BEGIN Raw data

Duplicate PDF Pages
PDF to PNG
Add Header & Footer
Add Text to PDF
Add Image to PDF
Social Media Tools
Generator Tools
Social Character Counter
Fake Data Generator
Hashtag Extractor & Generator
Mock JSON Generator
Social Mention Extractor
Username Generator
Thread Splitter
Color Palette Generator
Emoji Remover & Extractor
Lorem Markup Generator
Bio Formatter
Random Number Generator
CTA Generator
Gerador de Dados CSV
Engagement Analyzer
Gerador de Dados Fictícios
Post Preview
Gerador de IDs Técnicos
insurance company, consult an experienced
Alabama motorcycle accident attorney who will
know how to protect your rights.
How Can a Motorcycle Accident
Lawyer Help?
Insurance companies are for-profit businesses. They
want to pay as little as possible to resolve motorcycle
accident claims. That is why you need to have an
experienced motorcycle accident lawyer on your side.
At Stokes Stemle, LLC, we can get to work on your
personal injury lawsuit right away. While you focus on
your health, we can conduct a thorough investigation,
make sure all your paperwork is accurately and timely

END Raw data
BEGIN Raw data

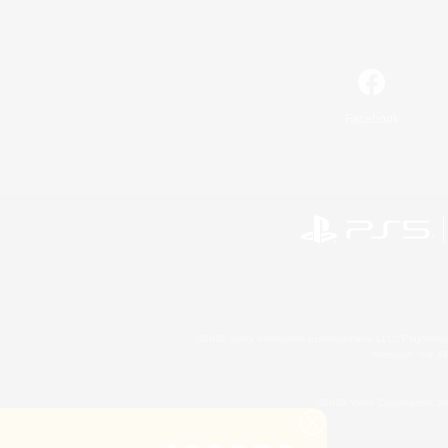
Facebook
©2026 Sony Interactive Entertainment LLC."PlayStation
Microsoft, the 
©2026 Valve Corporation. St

END Raw data

Nothing but the lines above from the one containing "Generator Tools" through the one containing "personal injury lawsuit" should appear in the answer, each repeated exactly.

Generator Tools
Social Character Counter
Fake Data Generator
Hashtag Extractor & Generator
Mock JSON Generator
Social Mention Extractor
Username Generator
Thread Splitter
Color Palette Generator
Emoji Remover & Extractor
Lorem Markup Generator
Bio Formatter
Random Number Generator
CTA Generator
Gerador de Dados CSV
Engagement Analyzer
Gerador de Dados Fictícios
Post Preview
Gerador de IDs Técnicos
insurance company, consult an experienced
Alabama motorcycle accident attorney who will
know how to protect your rights.
How Can a Motorcycle Accident
Lawyer Help?
Insurance companies are for-profit businesses. They
want to pay as little as possible to resolve motorcycle
accident claims. That is why you need to have an
experienced motorcycle accident lawyer on your side.
At Stokes Stemle, LLC, we can get to work on your
personal injury lawsuit right away. While you focus on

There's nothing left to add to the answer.